Task item A:
Reproduce the passage on New Zealand Super below from "Furthermore, she says" up to and including "are financially capable.".
Task item B:
In the passage on New Zealand Super below, Super is equivalent to what percentage of GDP?

Page extract:
....................
As described in this interest.co.nz interview, Maxwell says the most obvious change that needs to happen is extending the minimum period of time you need to have lived in New Zealand to qualify for Super, from 10 years.
“All the other countries I’m engaging with are generally sitting at around 25 years, so we are the outlier,” she says.
Furthermore, she says 18 OECD countries have raised the age of eligibility for their government super schemes.
She agrees the Government can take comfort in the fact Super is only equivalent to 5% of GDP, but when it gets to 7%, the cost will be in line with that of a number of European countries, which have been forced to ram through major reforms.
“So I understand, in a pragmatic sense, why no one’s in a rush to deal with it,” Maxwell says.
“However, I do need both sides of the House to have a good, candid, robust, public conversation about this.”
Goldsmith: Improving financial capability the focus
Goldsmith isn’t showing signs of tweaking New Zealand Super and Prime Minister John Key has vowed he would resign before increasing the age of entitlement for Super.
Rather, Goldsmith says the sustainability of our system lies in making sure we are financially capable.
“It [NZ Super] is a system that fundamentally works. New Zealand has very low levels of poverty amongst its older citizens.
“Not surprisingly, that system has had an impact on our savings culture. With such a secure, universal system in place, individually we have been more modest in our retirement savings.
....................
Listed records:
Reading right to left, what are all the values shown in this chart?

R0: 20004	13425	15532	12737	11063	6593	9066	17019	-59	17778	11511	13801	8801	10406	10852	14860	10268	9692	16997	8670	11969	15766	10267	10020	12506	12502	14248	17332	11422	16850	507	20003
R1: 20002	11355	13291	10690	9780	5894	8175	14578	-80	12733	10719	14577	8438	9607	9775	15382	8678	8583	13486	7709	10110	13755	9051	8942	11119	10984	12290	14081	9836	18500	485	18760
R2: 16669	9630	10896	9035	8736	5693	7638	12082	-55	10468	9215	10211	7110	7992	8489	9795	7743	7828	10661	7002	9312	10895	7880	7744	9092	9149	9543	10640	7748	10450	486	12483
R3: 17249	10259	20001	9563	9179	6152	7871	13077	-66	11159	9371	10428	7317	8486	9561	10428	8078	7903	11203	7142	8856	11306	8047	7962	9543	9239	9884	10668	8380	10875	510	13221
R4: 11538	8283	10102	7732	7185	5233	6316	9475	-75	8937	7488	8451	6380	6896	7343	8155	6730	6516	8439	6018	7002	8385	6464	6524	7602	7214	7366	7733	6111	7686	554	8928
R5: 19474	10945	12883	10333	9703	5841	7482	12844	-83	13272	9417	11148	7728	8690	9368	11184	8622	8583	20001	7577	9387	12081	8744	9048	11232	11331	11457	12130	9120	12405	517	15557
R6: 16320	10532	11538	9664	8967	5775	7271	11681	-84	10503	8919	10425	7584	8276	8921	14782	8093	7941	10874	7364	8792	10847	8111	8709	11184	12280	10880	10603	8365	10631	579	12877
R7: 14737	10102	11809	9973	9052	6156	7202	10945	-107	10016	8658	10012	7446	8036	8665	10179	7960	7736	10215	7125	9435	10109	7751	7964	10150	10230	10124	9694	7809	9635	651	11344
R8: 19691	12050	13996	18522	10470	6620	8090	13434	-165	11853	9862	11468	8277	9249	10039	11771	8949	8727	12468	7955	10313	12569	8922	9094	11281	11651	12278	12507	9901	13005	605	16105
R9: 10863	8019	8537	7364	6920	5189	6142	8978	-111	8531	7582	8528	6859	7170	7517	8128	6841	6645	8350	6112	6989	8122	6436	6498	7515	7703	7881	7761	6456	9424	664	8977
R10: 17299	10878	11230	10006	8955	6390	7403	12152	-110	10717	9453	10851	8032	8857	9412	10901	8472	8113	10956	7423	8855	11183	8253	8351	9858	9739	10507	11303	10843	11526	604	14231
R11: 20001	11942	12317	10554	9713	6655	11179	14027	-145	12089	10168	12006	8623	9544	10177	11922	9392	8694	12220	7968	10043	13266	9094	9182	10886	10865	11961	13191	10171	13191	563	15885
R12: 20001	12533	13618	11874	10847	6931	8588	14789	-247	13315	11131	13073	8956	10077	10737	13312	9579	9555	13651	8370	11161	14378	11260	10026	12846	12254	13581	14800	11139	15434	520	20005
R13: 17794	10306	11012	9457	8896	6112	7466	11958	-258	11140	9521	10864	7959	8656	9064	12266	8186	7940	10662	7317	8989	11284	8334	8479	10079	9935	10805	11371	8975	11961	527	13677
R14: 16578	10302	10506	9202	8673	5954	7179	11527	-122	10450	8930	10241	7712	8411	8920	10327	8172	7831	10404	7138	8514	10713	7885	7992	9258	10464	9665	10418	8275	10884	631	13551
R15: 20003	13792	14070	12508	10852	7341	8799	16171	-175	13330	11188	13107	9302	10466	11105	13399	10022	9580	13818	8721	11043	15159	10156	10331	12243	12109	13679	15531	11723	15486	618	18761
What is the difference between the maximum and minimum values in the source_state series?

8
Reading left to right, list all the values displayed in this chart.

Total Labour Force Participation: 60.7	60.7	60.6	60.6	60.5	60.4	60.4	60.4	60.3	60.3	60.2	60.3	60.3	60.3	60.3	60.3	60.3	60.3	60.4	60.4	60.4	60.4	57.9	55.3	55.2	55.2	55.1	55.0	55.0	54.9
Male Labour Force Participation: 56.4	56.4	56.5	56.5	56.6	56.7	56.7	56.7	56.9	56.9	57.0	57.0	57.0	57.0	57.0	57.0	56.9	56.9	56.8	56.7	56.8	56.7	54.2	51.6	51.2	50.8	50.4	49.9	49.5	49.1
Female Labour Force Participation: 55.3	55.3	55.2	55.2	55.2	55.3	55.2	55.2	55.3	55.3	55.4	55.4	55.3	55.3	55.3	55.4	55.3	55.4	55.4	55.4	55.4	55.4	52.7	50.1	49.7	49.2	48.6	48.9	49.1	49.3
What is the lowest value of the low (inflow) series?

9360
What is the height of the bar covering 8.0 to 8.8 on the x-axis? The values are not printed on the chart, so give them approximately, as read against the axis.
....................
Reply A:
Furthermore, she says 18 OECD countries have raised the age of eligibility for their government super schemes.
She agrees the Government can take comfort in the fact Super is only equivalent to 5% of GDP, but when it gets to 7%, the cost will be in line with that of a number of European countries, which have been forced to ram through major reforms.
“So I understand, in a pragmatic sense, why no one’s in a rush to deal with it,” Maxwell says.
“However, I do need both sides of the House to have a good, candid, robust, public conversation about this.”
Goldsmith: Improving financial capability the focus
Goldsmith isn’t showing signs of tweaking New Zealand Super and Prime Minister John Key has vowed he would resign before increasing the age of entitlement for Super.
Rather, Goldsmith says the sustainability of our system lies in making sure we are financially capable.

Reply B:
5% of GDP.